The CDC zooms you into the Pacific.
The best way to actually zoom in, I’ve found, is by clicking on an individual county or selecting a region with the drop-down menus above the map. Not exactly intuitive, CDC!
(Thank you to my friend/CDD reader Charlotte for suggesting this callout.)
The Florida public health agency is stalling daily updates to its COVID-19 dashboard, cases, and vaccine reports. Instead, the department will post weekly reports on Fridays, the Miami Herald reports.
The new reports will only include Florida residents, discounting any non-residents who become infected in the state. Florida is also no longer publishing reports on COVID-19 in schools, long-term care facilities, and prisons. Instead, the weekly reports will include more vaccination data.
When asked about the reason for this change, the Miami Herald reports, the health department cited high vaccination numbers for Florida residents and a low test positivity rate. But that doesn’t mean the pandemic is over—especially for the state’s minority residents, who have been vaccinated at a lower rate than white Floridians.
I will be watching with trepidation to see if any other states follow Florida’s lead in the coming weeks.
Screenshot of the CDC’s vaccine dashboard, showing about 65,000 first dose vaccinations for children under age 12.

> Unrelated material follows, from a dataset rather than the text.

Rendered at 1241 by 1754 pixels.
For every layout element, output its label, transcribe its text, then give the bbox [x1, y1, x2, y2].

When I sent out last week’s issue, the CDC’s Vaccination Demographics page was grouping newly eligible 12 to 15-year-olds in with 16 to 17-year-olds. Now, the agency’s age reporting has diversified a bit: you can find separate vaccination numbers for children ages 16 to 17, 12 to 15, and under 12.
Wait… under 12?
That’s right. The CDC reports that about 65,000 children under age 12 have received at least one vaccine dose as of May 22, even though this age group is not yet eligible for any of the vaccines on the market.

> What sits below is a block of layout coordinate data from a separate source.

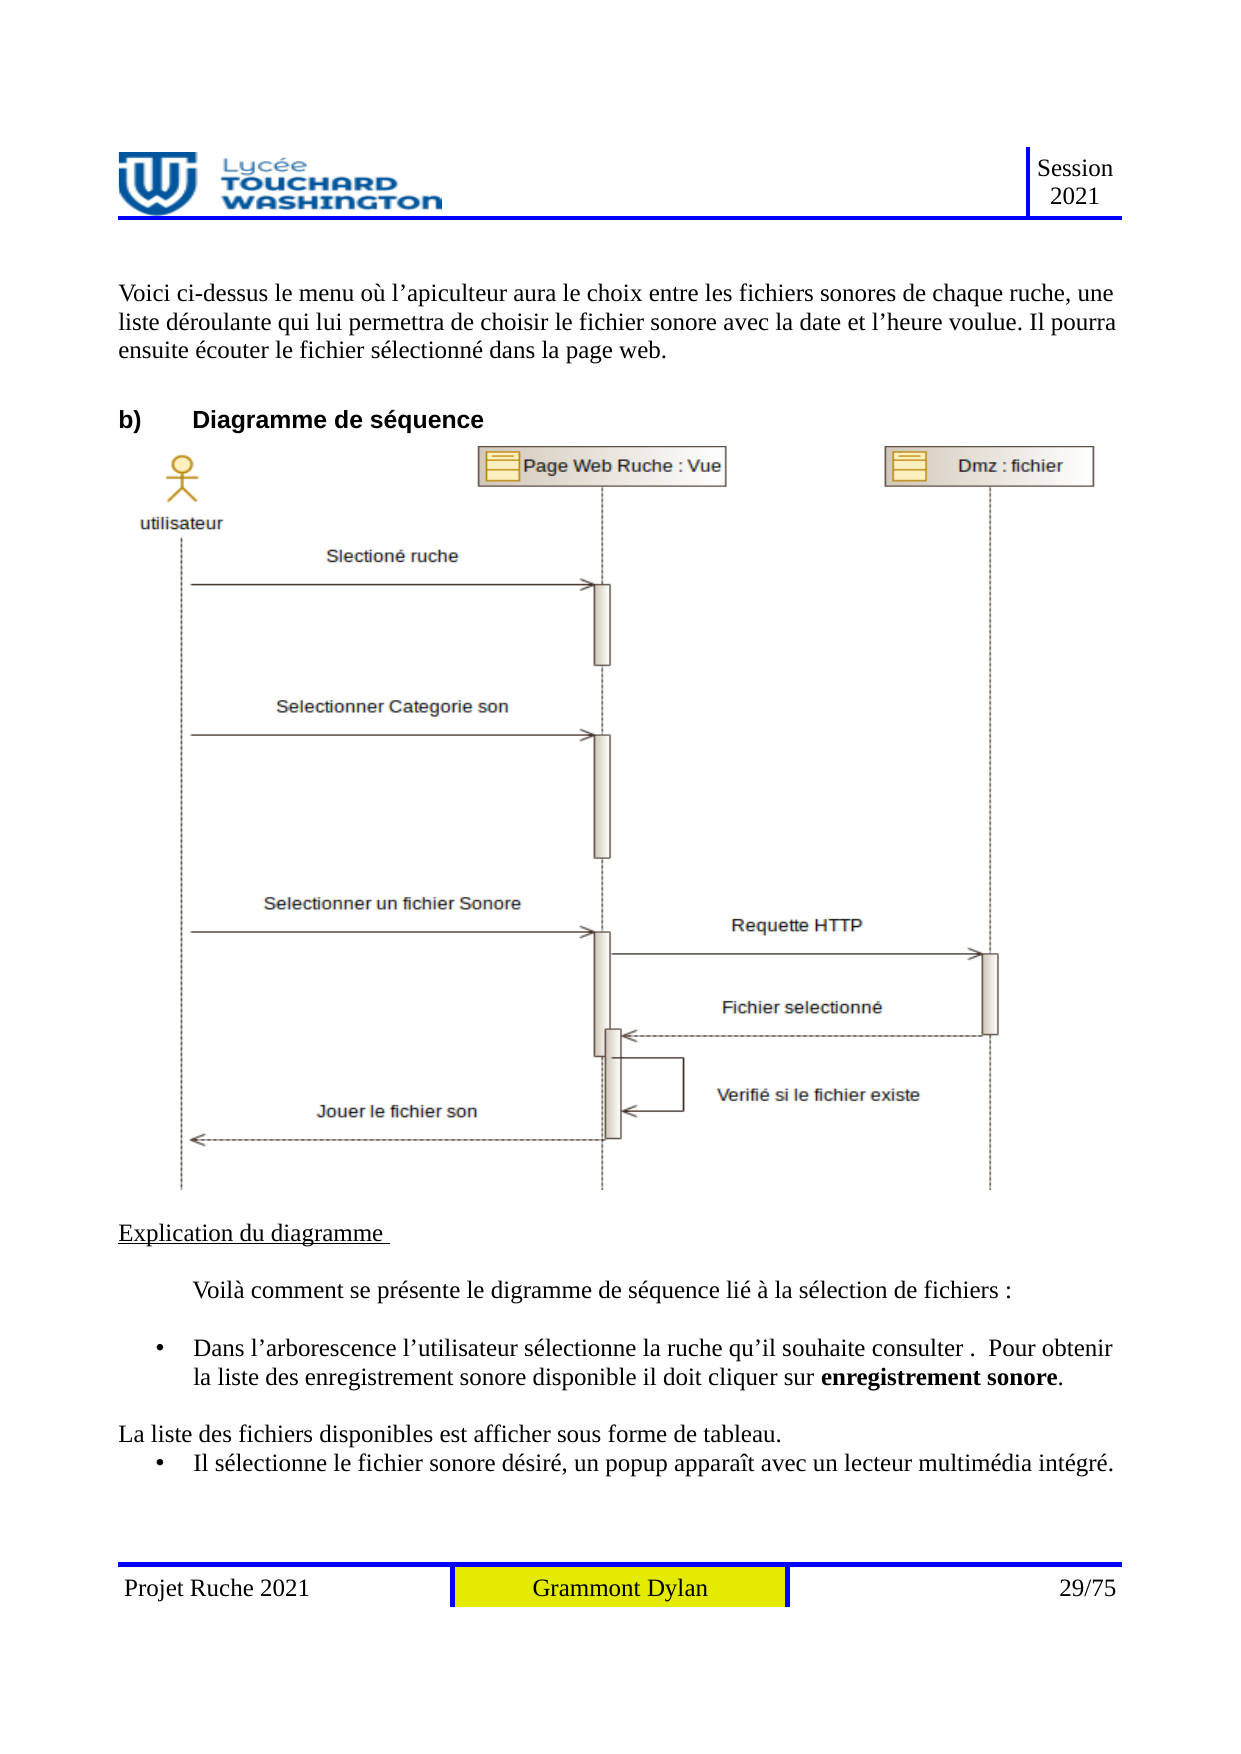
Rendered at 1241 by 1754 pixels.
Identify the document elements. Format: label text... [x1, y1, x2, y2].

list Il sélectionne le fichier sonore désiré, un popup apparaît avec un lecteur multimédia intégré. [156, 1448, 1122, 1477]
text Voici ci-dessus le menu où l’apiculteur aura le choix entre les fichiers sonores de chaque ruche, une liste déroulante qui lui permettra de choisir le fichier sonore avec la date et l’heure voulue. Il pourra ensuite écouter le fichier sélectionné dans la page web. [118, 278, 1122, 364]
subtitle Diagramme de séquence [118, 405, 1122, 434]
text Explication du diagramme [118, 1218, 1122, 1247]
list Dans l’arborescence l’utilisateur sélectionne la ruche qu’il souhaite consulter . Pour obtenir la liste des enregistrement sonore disponible il doit cliquer sur enregistrement sonore. [156, 1333, 1122, 1390]
picture [109, 446, 1096, 1190]
text Voilà comment se présente le digramme de séquence lié à la sélection de fichiers : [118, 1275, 1122, 1304]
picture [118, 152, 442, 216]
text La liste des fichiers disponibles est afficher sous forme de tableau. [118, 1419, 1122, 1448]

Where did this number come from? The CDC’s page doesn’t offer any explanations, but possibilities may include:
Pfizer and Moderna are currently running clinical trials for the under-12 population, and children in these trials may have been entered into vaccination records.
Errors in the data pipeline—maybe some kids in the 12 to 15 age group were logged as under 12 instead, or some birthdays were input incorrectly.
But the Pfizer and Moderna trials have enrolled only 12,000 under-12 participants total. That leaves over 50,000 vaccinations that we can’t explain—it’s a pretty big number to attribute to data errors.
For the past year, nonprofit news organization The Marshall Project has tracked COVID-19 cases in prisons, in collaboration with The Associated Press. The tracking effort has primarily focused on compiling numbers from state and federal prison bureaus, through a weekly tally that compares total cases reported by these agencies to their previous totals.
This week, though, the Federal Bureau of Prisons started excluding a lot of prisoners from their count. The bureau is removing cases of any prisoner who gets released from their overall COVID-19 case total—and they aren’t reporting any data on those formerly incarcerated individuals who tested positive while in prison.
For more detail, see this thread from The Marshall Project’s Twitter account:
This week, new COVID-19 cases in prisons were near the lowest of the pandemic in @marshallproj and @AP’s data. But we noticed that @officialFBOP has been removing cases from their totals. So now we can’t accurately count how many cases there have been. https://t.co/qeOZKfSQuD
“We continue to pursue this information about the number of prisoners who have been sickened in federal prisons,” The Marshall Project writes. “But until the Bureau of Prisons provides it, we are unable to record their total.”
The Federal Bureau of Prisons has reported more COVID-19 cases than any other prison system in the country (at least 49,000 to date), so this new data practice may become a major data gap. I know journalists at The Marshall Project will continue extensive coverage of the BOP, though, as they have for the past year. (For more on their tracker of COVID-19 in the prison system, see the recording and recap of our second Diving into COVID-19 Data workshop.)